The year 2020 has been extremely eventful on many levels. Timelines for digital transformation—supported by data analytics—suddenly had to accelerate from 5-year horizons to overnight implementations. Expect more of this continuing velocity in the year ahead, as companies fast-track their plans for initiatives ranging from AI to edge computing. These all require enormous volumes of quality data, meaning data managers will be quite busy in the months ahead. DBTA spoke to leaders across the industry to gain their perspective on what to expect.
For starters, the year ahead will likely see a convergence between databases and machine learning systems, predicted Monte Zweben, CEO of Splice Machine. This confluence is more than a technical consideration. “This will enable the business to deploy and continuously improve machine learning applications 100x faster with half the staff.”

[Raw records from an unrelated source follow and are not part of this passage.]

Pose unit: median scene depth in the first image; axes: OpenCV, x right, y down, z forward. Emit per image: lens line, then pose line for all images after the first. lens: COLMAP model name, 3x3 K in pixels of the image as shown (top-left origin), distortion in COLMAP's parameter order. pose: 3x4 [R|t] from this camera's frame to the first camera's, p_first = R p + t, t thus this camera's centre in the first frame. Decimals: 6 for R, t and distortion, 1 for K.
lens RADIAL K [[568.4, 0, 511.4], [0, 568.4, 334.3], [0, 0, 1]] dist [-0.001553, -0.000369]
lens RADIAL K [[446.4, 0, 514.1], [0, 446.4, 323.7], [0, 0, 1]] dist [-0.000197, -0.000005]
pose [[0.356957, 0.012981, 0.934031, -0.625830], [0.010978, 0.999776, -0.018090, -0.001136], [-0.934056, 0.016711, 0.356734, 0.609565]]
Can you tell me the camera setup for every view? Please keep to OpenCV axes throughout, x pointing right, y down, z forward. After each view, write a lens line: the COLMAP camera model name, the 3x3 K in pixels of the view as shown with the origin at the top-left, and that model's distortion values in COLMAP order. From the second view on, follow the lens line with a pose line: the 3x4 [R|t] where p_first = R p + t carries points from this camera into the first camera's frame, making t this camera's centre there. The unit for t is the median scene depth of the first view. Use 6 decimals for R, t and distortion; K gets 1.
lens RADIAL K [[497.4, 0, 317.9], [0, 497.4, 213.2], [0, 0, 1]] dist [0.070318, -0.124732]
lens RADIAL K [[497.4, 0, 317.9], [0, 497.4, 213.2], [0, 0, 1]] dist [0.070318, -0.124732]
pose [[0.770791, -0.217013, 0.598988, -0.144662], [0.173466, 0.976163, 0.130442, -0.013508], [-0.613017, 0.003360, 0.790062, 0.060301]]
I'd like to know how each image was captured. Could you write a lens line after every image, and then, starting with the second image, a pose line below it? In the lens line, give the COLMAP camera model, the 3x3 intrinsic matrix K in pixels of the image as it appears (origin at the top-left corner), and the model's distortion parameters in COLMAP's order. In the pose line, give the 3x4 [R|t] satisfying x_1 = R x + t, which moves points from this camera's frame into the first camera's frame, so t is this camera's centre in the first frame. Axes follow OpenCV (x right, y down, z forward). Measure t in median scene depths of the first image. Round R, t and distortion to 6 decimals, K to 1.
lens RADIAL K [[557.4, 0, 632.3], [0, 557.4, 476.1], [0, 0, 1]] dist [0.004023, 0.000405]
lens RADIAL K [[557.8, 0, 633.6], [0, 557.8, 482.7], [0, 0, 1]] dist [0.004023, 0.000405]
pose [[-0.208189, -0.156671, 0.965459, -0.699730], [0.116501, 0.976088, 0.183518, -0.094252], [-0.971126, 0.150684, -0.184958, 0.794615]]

Therefore, data and AI teams need to collaborate, with the shared goal of “simplifying the machine learning architecture and removing the latency caused by data movement between compute engines,” he continued. “Business and IT leaders can prepare for this immediately by cataloging what applications could benefit from machine learning—both new and old. Then they start the modernization journey of their old applications by migrating them to scale-out SQL platforms. Once on scale-out, they now have the foundation to store the volume of data needed for machine learning and they can build models and deploy them easily on the converged architecture. Nothing is better than trying it—for example, on cloud.”
More on the Edge
The growing presence of AI and machine learning “within traditional data environments will take on a large role in processing data and analytics at the edge,” agreed Irshad Raihan, director of cloud storage and data services at Red Hat. It has even been suggested that 75% of enterprise-generated data will be processed at the edge by 2025, turning this trend into a reality within only a short 5-year period. “But at this time, companies are taking their first steps in developing and/or implementing AI and machine-learning capabilities to harness deeper and real-time collaboration and processing across teams,” Raihan said.
Merging Open Source and Cloud
The coming year’s leading solutions will consist of a blend of the best of open source systems with cloud-based solutions. “We are seeing continued migrations into open source relational database solutions, non-relational database solutions, PaaS-based database solutions, and a combination thereof,” said Marc Caruso, chief architect for Syntax. The embrace of these solutions is being driven by the need to “reduce operating costs, whether they are being undertaken to reduce hefty support contracts from vendors, reduce headcount expense, or gain performance efficiencies by migrating to a more purpose-built database solution.” Data migration to cloud and open source platforms “is happening right now and at a large scale,” he added. “Migrations to PaaS solutions are being driven by the hyperscalers, with Oracle, AWS, and Microsoft all vying for market share.”